In 2011, during a special "Vivement Dimanche" [Ever on Sunday] show devoted to Italy, Michel Drucker invited Frédéric François, who joined Ornella Muti, Arturo Brachetti and "Les Prêtres" [The Priests] on stage. That same year, Stéphane Pauwels launched a new show on the Belgian RTL-TVI station: "Les orages de la vie" [The storms of life], the aim of which is to show that even the biggest stars have gone through stormy patches. He asked Frédéric François to be the first "subject" of his show, and took him back to Tilleur, the neighbourhood of his youth, in the house where his parents used to live when his first producer, Constant Defourny, came knocking on their door.

During the 2010s, Frédéric François was a regular guest on many shows such as Patrick Sébastien's "Les Années Bonheur" [Years of happiness], Humbert Ibach's "Les Grands du Rire" [The great comedians], presented by Yves Lecoq, or "Face à Face" [Face to Face] on RTL-TVI.

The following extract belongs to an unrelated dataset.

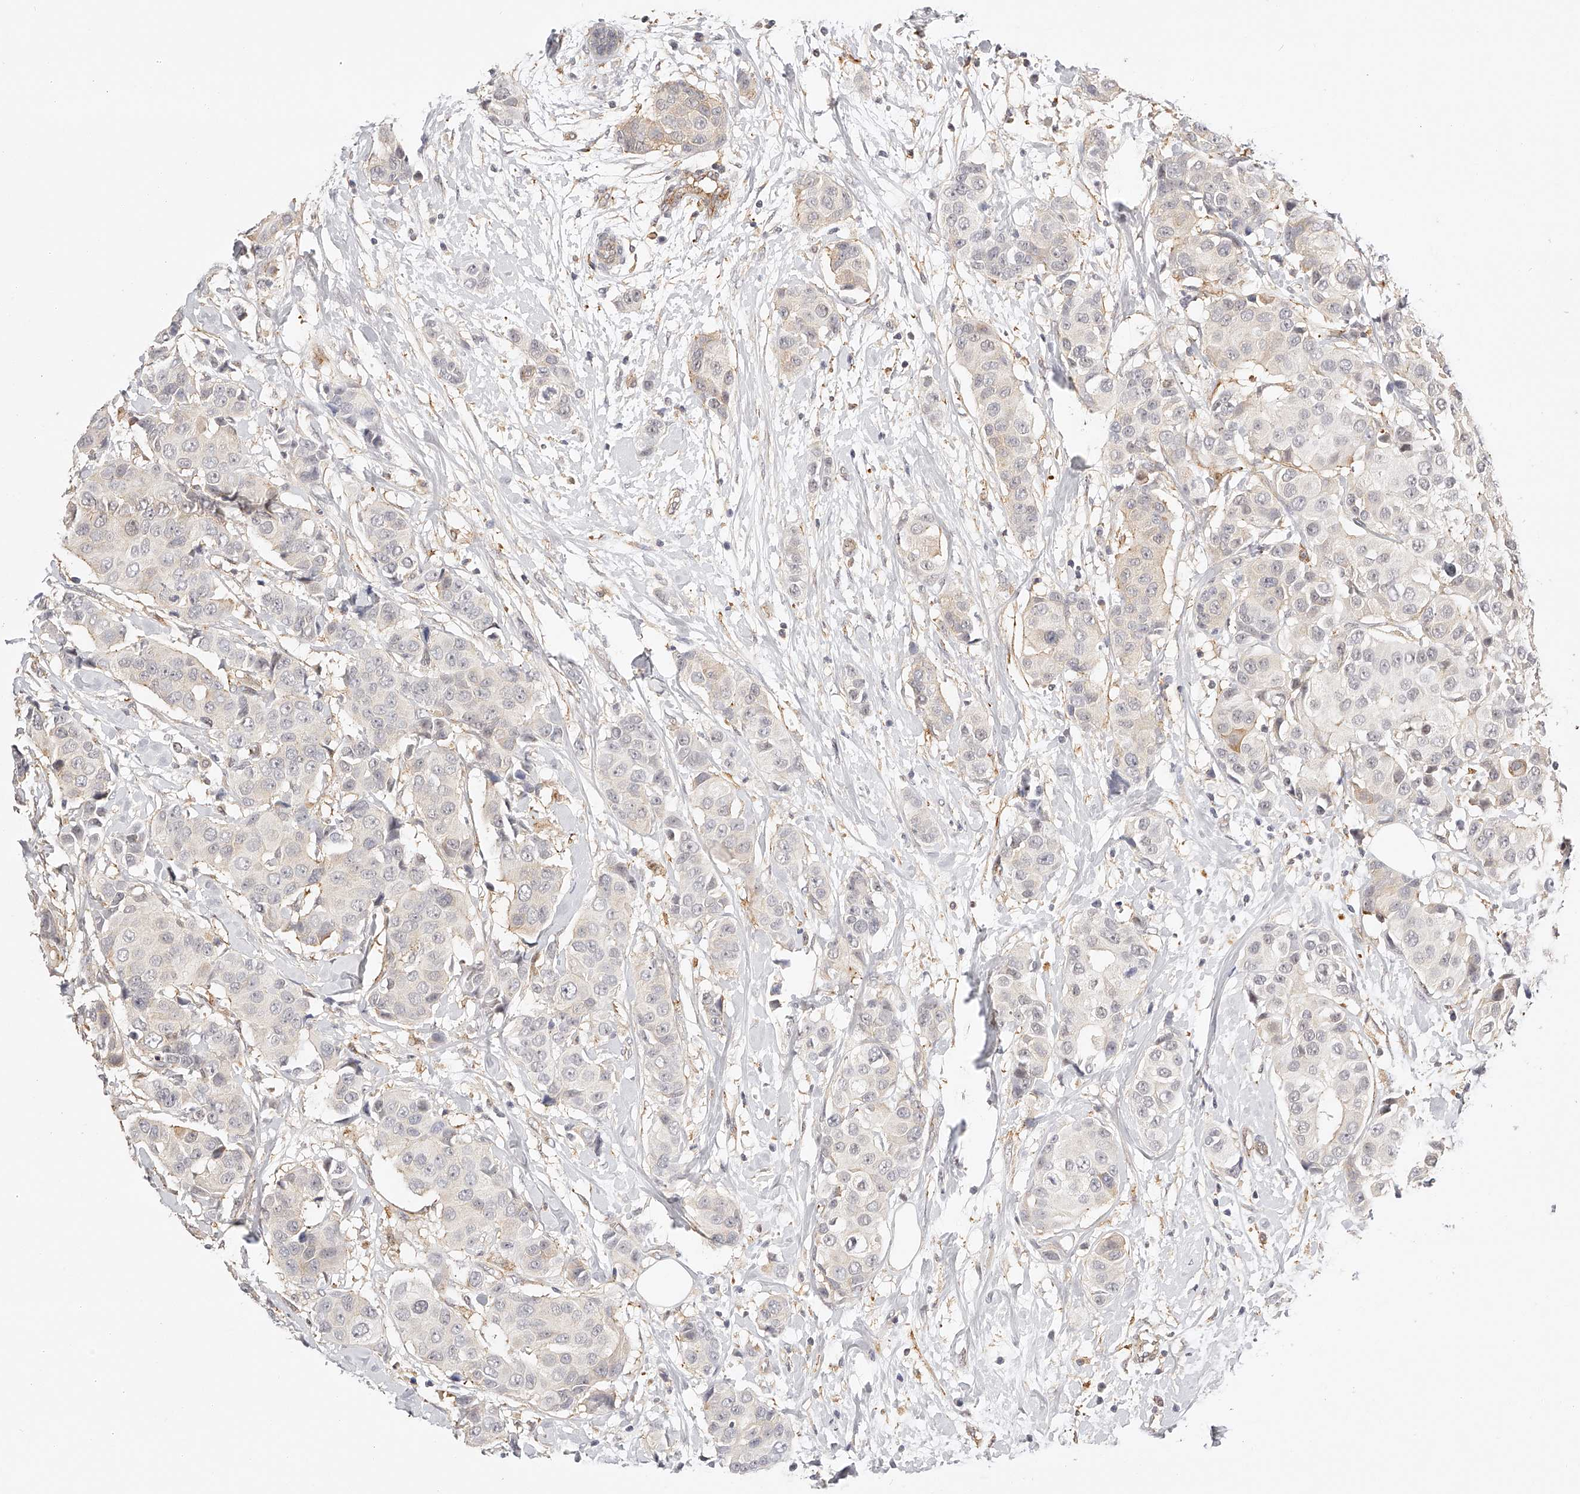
{"staining": {"intensity": "negative", "quantity": "none", "location": "none"}, "tissue": "breast cancer", "cell_type": "Tumor cells", "image_type": "cancer", "snomed": [{"axis": "morphology", "description": "Normal tissue, NOS"}, {"axis": "morphology", "description": "Duct carcinoma"}, {"axis": "topography", "description": "Breast"}], "caption": "Infiltrating ductal carcinoma (breast) stained for a protein using immunohistochemistry reveals no positivity tumor cells.", "gene": "SYNC", "patient": {"sex": "female", "age": 39}}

In the beginning of 2014, Frédéric was invited to Sophie Davant's "C'est au programme," during the course of which the writer Marc Lévy paid him a stirring tribute, as if he had written the exceptional destiny of little Francesco Barracato. Frédéric was very moved, to the point of wishing to include this video in his new tour, in a segment entitled "Hommage à mon père" [Homage to my father].

== Bibliography==
- 1985 : Les yeux charbon (Editions Carrère-Lafon)
- 2000 : Ma Vie (Editions Hors Collection) (with Serge Igor).
- 2005 : Autobiographie d'un sicilien (Editions Ramsay).
- 2008 : Merci la vie ! (Editions du Rocher) (with the photographer Patrick Carpentier).
- 2011 : Une vie d'amour

==Decorations==
- 1999 : Knight of Arts and Letters of the Order of Leopold II, from the hands of the Belgian Minister for Culture, Pierre Hazette.
- 2008 : Honorary citizen of the City of Wanze (Belgium)..
- 2009 : Commander of the Order of Merit of the Italian Republic (Commendatore dell'Ordine al Merito della Republica Italiana) from the hands of the Italian Consul in Liège, with the approval of the President of the Italian Council, Silvio Berlusconi. This distinction was conferred on him before 10,000 people in Blégny-Mine, the only mine museum in Belgium. He is the first Italian artist with an immigrant background to receive this honour.
- 2011 : Ambassador of the Province of Liège
- 2012 : Handing over of the keys of his native town, Lercara Friddi, Province of Palermo – Sicily. (equivalent to an honorary citizen)
- 2013 : 2013: Crystal Heart conferred by the Belgian Prime Minister Elio Di Rupo.